Wat Bo Road: leafy, yoga studios, oat-milk cafés. Bars still walkable. Crickets win at bedtime.

Charles de Gaulle corridor: pool-chain hotels. Sunrise departures easy. Nights dull.

Kandal Village: 1960s shophouses turned bakeries. Sourdust mingles with shrine incense.

Cross the river at dawn. Sala Kamreuk wakes with roosters and red-dust football. Kids dribble past budget homestays. Beds go for pocket change. Live like a neighbor, not a tourist.

Svay Dangkum sprawls south of town. Guesthouses stack like shoeboxes. Beer is cheaper than water. Cows wander the lane at dusk. Lock your door, not your wallet.

Food & Dining

Siem Reap feeds you twice. Riverside and alleyways divide the flavors.
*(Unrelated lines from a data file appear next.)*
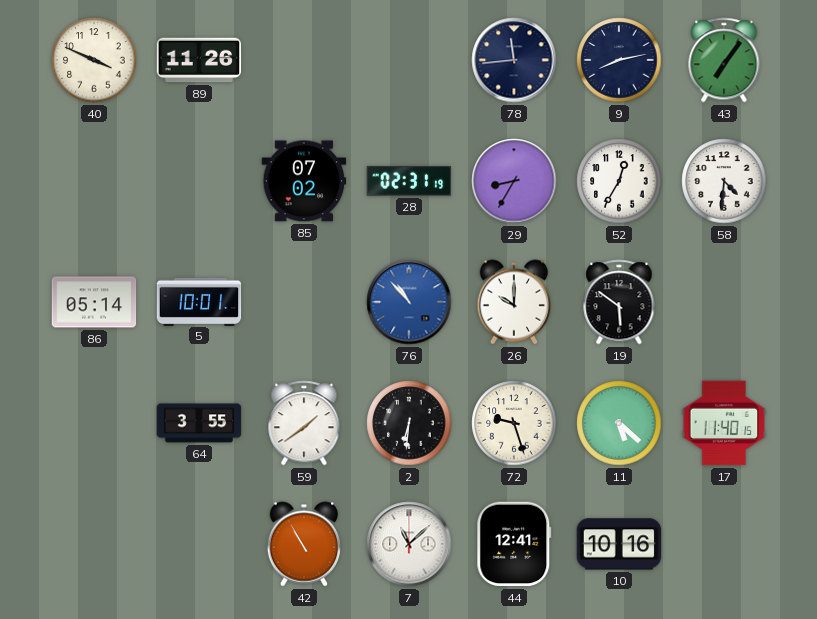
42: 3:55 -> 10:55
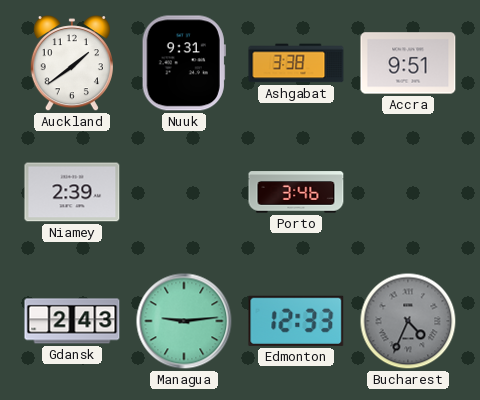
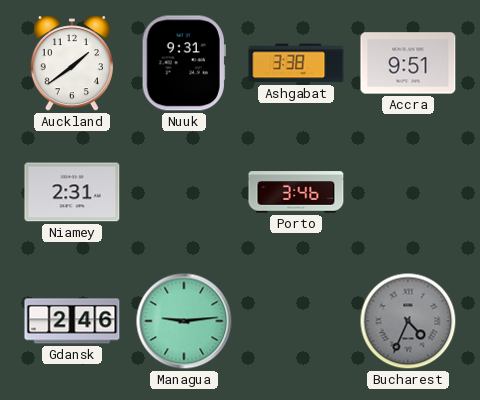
Niamey: 2:39 -> 2:31
Gdansk: 2:43 -> 2:46
Edmonton: 12:33 -> none
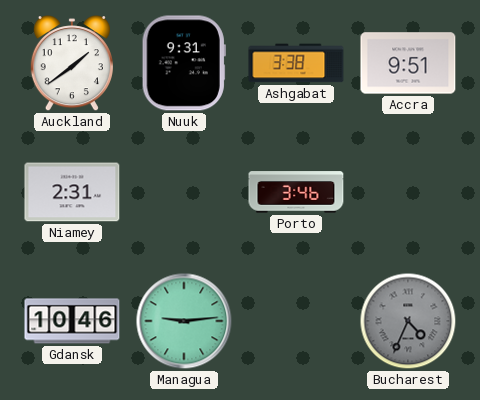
Gdansk: 2:46 -> 10:46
Old Market's north wing opens early. Num krouch fry for pennies. Fish slime slicks the floor. Lime-chili stings the air. Hup Guan Street hides L'Annexe. Duck confit lands under silver domes. Wine leans Bordeaux. Prices lean mid-range. Malis on Pokambor serves smoky amok. Banana leaf bowls float above koi. Shorts feel underdressed here. After 10 pm, Road 60 ignites. Fermented pork skewers sizzle under blue tarps. Tuk prahok clears sinuses and hangovers. Miss Wong waits on The Lane. Scarlet walls hush the crowd. Kampot-pepper gin sours shake while Chinese pop crackles.

When to Visit

November to February greets you cool. Mornings stay dry for 5 am temples. Evenings barely ask for a sweater. Bars buzz outdoors without a shiver. March flips the switch to hot. April feels like a hairdryer on high. Tamarind trees bleed rust onto laundry. May through October brings afternoon thunder. Streets drown ankle-deep within minutes. Drivers wrap like ninjas against rain. Hotel rates dive with the barometer. Angkor moats glow electric green. Chinese New Year packs flights tight. Khmer New Year mid-April triples prices. Water fights rule the streets. Quiet ruins hide until May.

Insider Tips

Keep a crisp two-dollar bill handy. Temple toilet attendants love pristine USD. They will wave you to the cleanest stall. No bill, no thrill.
Tuk-tuk drivers pitch 'cheap gas' detours. He earns a commission. You lose time. Smile, say no, save twenty minutes. Stick to the temple road.
The Angkor ticket office café pours strong iced coffee. Grab one before sunrise. You will need the caffeine. Everyone else strolls past hidden carvings. You will see them.